General-in-Chief of the Middle Class
“When I was a kid I always dreamed of the Champs-Élysées, the banks of the Seine, and the Quartier Latin. I lived twenty miles from Paris in low-income housing. My father was general-in-chief of the middle class and a representative of smalltown France. That just shows you he didn’t exist. He used to bike back from the station and into the parking lot in front of the neighbors’ cars and their wives’ windows. Of course he had battle plans and naval maps in his pockets but he wouldn’t spread them out in front of his family who had homework to do or dinner to make. In the ’50s and ’60s the son of a modest wage earner in the southern suburbs could consider a career as a teacher in Paris. Paris was a conquerable citadel. The kind of target you could hit. It seemed to me the right spot for a young man with some French culture to have the firm illusion he’d be living in the center of the world. But it wasn’t a target made of concentric circles, it was more like a spiral with a constantly moving center. The more Parisian I was, the more of a stranger I was. An immigrant. I didn’t even give myself the right to vote, or a work permit. I would settle into apartments without paying the rent until I got evicted. I could always manage to melt into the city, I looked like seaweed, the spitting image of the crowd. I lived by writing and lying; in other words I lived on nothing. Most of the time I lived underwater, in the fog, but with the technique of the flying fish, I had flashes of scintillating lucidity that lead me to say I actually did live. Or at least I think so.”
Impoverishment
&nbs
p; “It seemed to me that in the ’70s, as I emerged in Paris, I was reproducing the fate of all humanity, I was like that fish with legs coming out of the ocean and becoming a monkey in a few million years, then a man; I was on dry ground, the promised land.
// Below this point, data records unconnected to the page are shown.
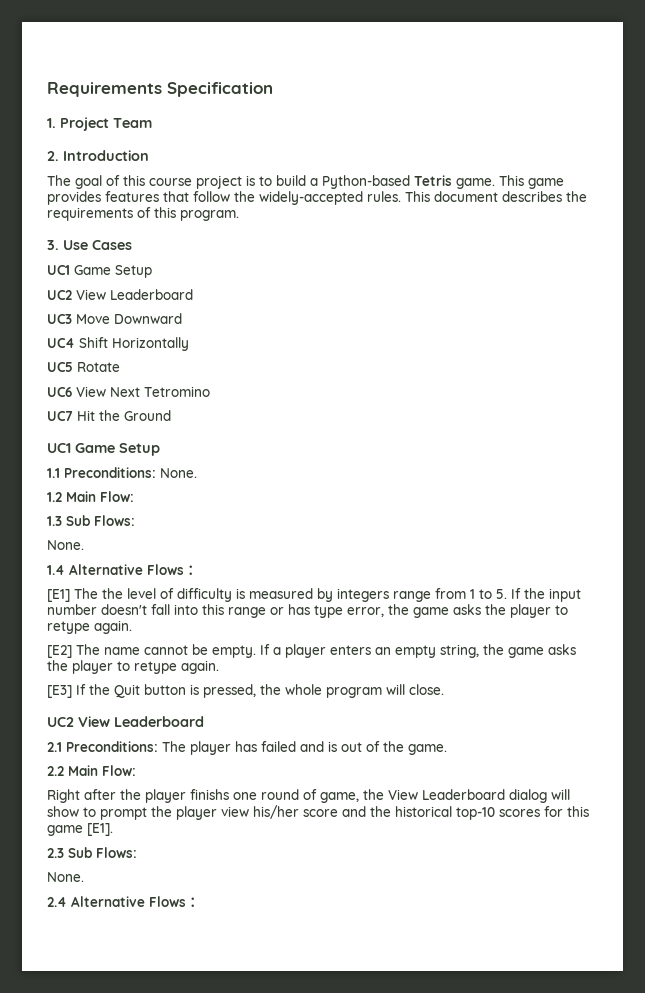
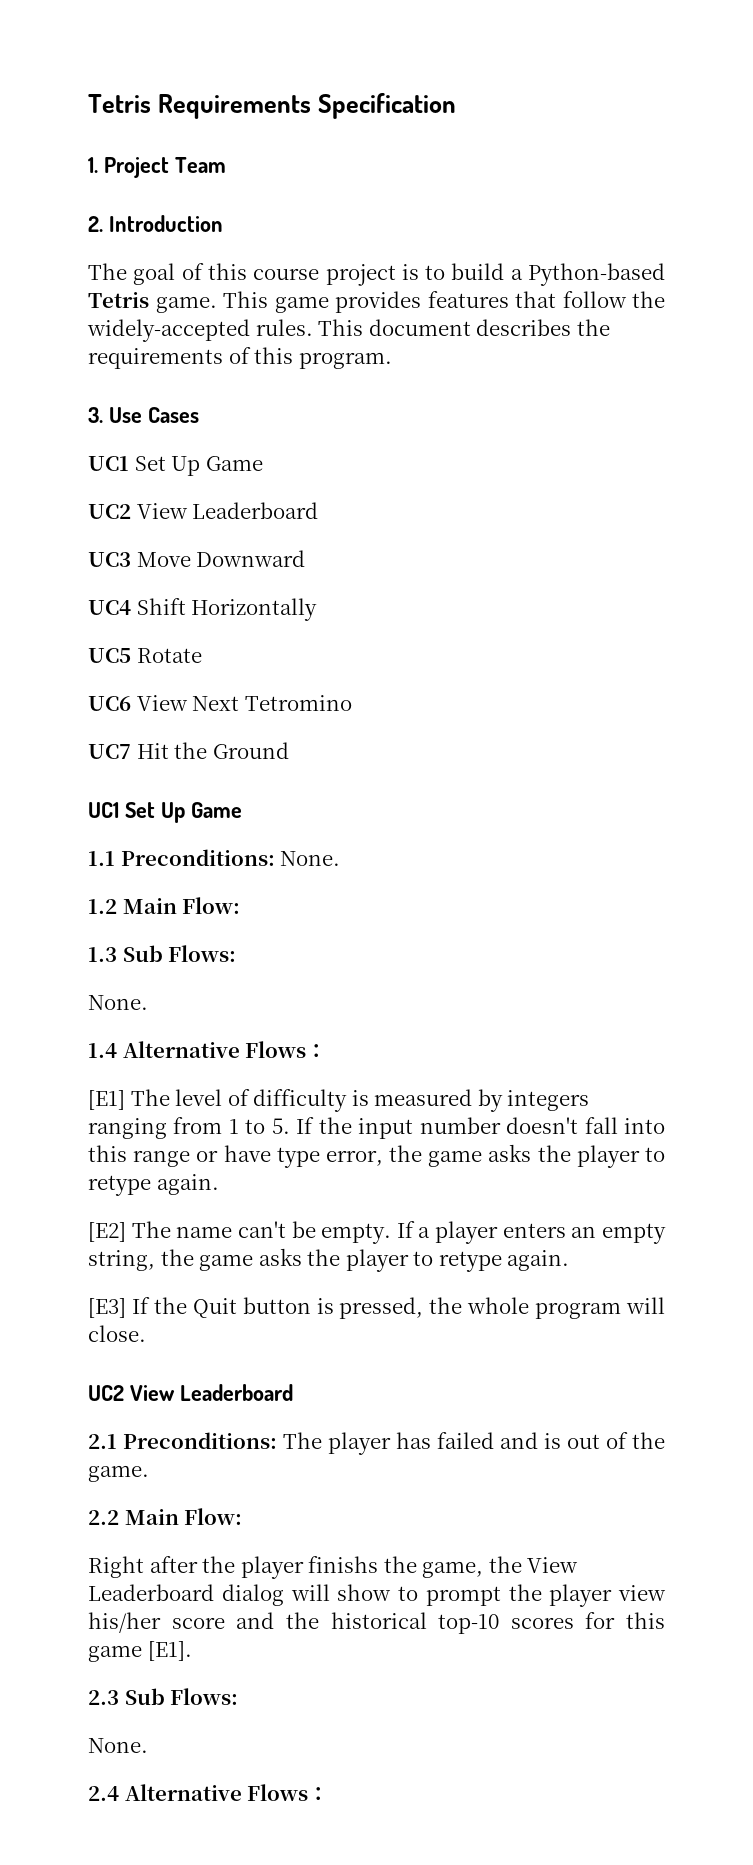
(47, 89) none -> [88,94,151,113] Tetris
[74,265,152,278] Game Setup -> [134,456,263,476] Set Up Game
[75,443,160,456] Game Setup -> [124,802,242,823] Set Up Game
[102,588,123,599] the -> (170, 1097) none
[393,591,431,602] range -> [88,1118,167,1139] ranging
[288,604,310,615] has -> [223,1145,271,1162] have
[144,645,188,655] cannot -> [237,1221,286,1238] can't
[233,789,317,800] one round of -> [383,1556,417,1573] the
I came from the southern suburbs, I didn’t realize I was leaving that impalpable, infinite, slimy old-people’s home to its economic stagnation and unemployment, hopelessness and mindlessness. I landed at the Porte d’Orléans, and I stuck there, all around Denfert, Montparnasse, and Port-Royal, without ever crossing the Seine. At least back then, the people of the 14th looked middle class and not yet like a bunch of chickenshits sliding into impoverishment. But I didn’t want to be prosperous. I wanted to be Verlaine or François Villon. Verlaine ended his life here, in the hospital neighborhood, going from sleazy hotel to hospice, from the arms of Eugénie Krantz and Philomène Boudin, well-known prostitutes, to the less tender arms of the hospital sisters in their habits.”
Esophagus
“I ended up at Cochin Hospital. Not really ended. Not really continued. I stopped there. The Achard wing is a huge blue thing that would bring anybody down, but from the ninth floor you can look out over all of Paris. At night it looks like the scintillating sea. I had become the ghost of a big crow and I had a rotten egg in my esophagus. A bodyguard never left my side: It was a kind of giraffe or gibbet from which a goiter was hanging, a bladder, a belly heavy from chemotherapy. I also had a syringe on my lap, and in my chest a tube between a vein and pipes through which substances were flowing. Every morning a stretcher bearer would come get me and take me to an ambulance that crossed the city toward the Place Gambetta. In a sci-fi-setting I was bombarded by X-rays to the music of Keith Jarrett. In the big waiting room where a horde of frightened paupers were waiting, I would smoke Craven “A”s while waiting for the ambulance drivers to come back. I no longer thought about downing large quantities of alcohol, I was much calmer. I had no desire to get out of there and into a café, didn’t feel like picking up girls either. I had all I needed, because on the one hand I could see my life like a real thing and not a beautiful piece of fruit, and on the other my life was an object of care for all the people who surrounded me, and that gave it a certain reinforced substance. I was naked in my life but that life was an air cushion. The weight I’d lost was the weight of guilt, bad fat. I felt unbelievably forgiven. Of course I was wrong, but as long as I was in the hospital or even in the ambulance listening to the drivers’ bullshit, I was untouchable—admirably lucid, but only relevant on one side of the wall, nine stories higher than other peoples’ lives.”